Las miradas de las dos personas se cruzaron, uno pregunta, el otro oculta. Ares respondió que una vez era suficiente. E inmediatamente, lo dudó.

¿De verdad?

Su corazón palpitaba con la emoción de poder tocarla, besarla, se preguntó. ¿De verdad ella sólo quería besarla, sólo una vez, como si fuera un juego de niños?

La mente racional de Ares se burló cínicamente. Esto es simplemente un procedimiento para ver si realmente se ha enamorado de la flecha dorada de Eros.

Las dos voces empezaron a discutir agudamente. Ares se frotó las sienes y frunció el ceño. Eutostea lo miró preocupada.


«Lo tomaré como un permiso, entonces»


No es un dios paciente por naturaleza.

En cuanto las palabras salieron de su boca, Ares agarró la mano de Eutostea. Atraída por la mesa en un instante, Eutostea se desplomó en sus brazos, agarrándose a sus hombros por las rodillas. Ares le devolvió el abrazo con deleite.
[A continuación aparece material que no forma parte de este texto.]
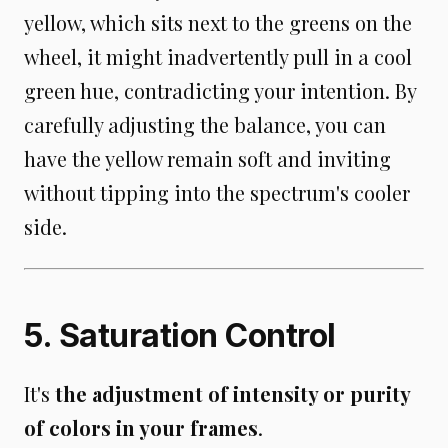
yellow, which sits next to the greens on the
wheel, it might inadvertently pull in a cool
green hue, contradicting your intention. By
carefully adjusting the balance, you can
have the yellow remain soft and inviting
without tipping into the spectrum's cooler
side.
5. Saturation Control
It's
the adjustment of intensity or purity
of colors in your frames
.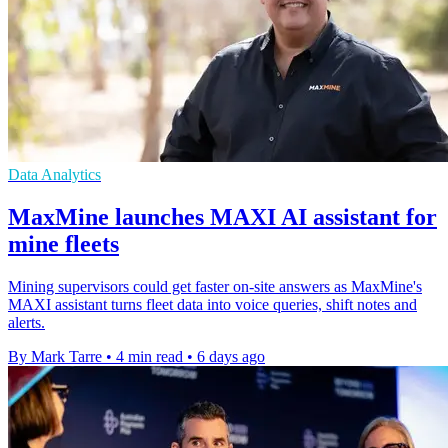
Data Analytics
MaxMine launches MAXI AI assistant for
mine fleets
Mining supervisors could get faster on-site answers as MaxMine's
MAXI assistant turns fleet data into voice queries, shift notes and
alerts.
By Mark Tarre
•
4 min read
•
6 days ago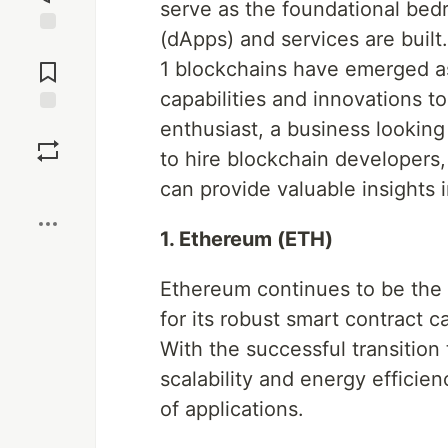
serve as the foundational bed
(dApps) and services are buil
Jump to
Comments
1 blockchains have emerged as
capabilities and innovations t
enthusiast, a business looking
Save
to hire blockchain developers
Boost
can provide valuable insights i
1. Ethereum (ETH)
Ethereum continues to be the
for its robust smart contract 
With the successful transition
scalability and energy efficien
of applications.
Su carne era suave y sintió el impulso de apretarse contra ella, de besarle la nuca, el lóbulo redondeado de la oreja y los pechos que se deshacían en la boca.

Mira. chirrió una voz en su mente.

Se sobresaltó cuando sus ojos se cruzaron con los de ella, muy sorprendidos.


«Pensé que sería más fácil besarte así»

«Hoy estás raro, de verdad. Sé que no hace mucho que te conozco, pero hoy no eres el mismo Ares que cuando te conocí en la mazmorra»

«Tal vez sea tu bebida»

«No voy a darte un sorbo ahora, así que no digas eso.......»

«Yo tampoco te lo agradecería»

«Eso está demasiado cerca»

«Eso es porque estoy a punto de besarte»

«Vas a besarme .......»

«Cierra los ojos»


susurró Ares en voz baja. Eutostea no obedeció.

Los ojos grises se fijaron en ella con una intención más afectuosa. Quería saber por qué era tan testaruda.


«Algo va mal»


Algo va mal, le dijo su instinto.

Pero antes de que pudiera apartarlo, el rostro de él estaba frente al suyo. Sus dedos recorrieron su esbelta mandíbula. Los labios de Ares descendieron sobre los suyos, un poco bruscos, con el dulce aroma del alcohol flotando entre sus labios.

Inspiró con fuerza. El aliento caliente se derramó sobre el puente de la nariz de Eutostea y sobre su labio superior. Su mirada era intensa. Una extraña tensión fluía entre ellos.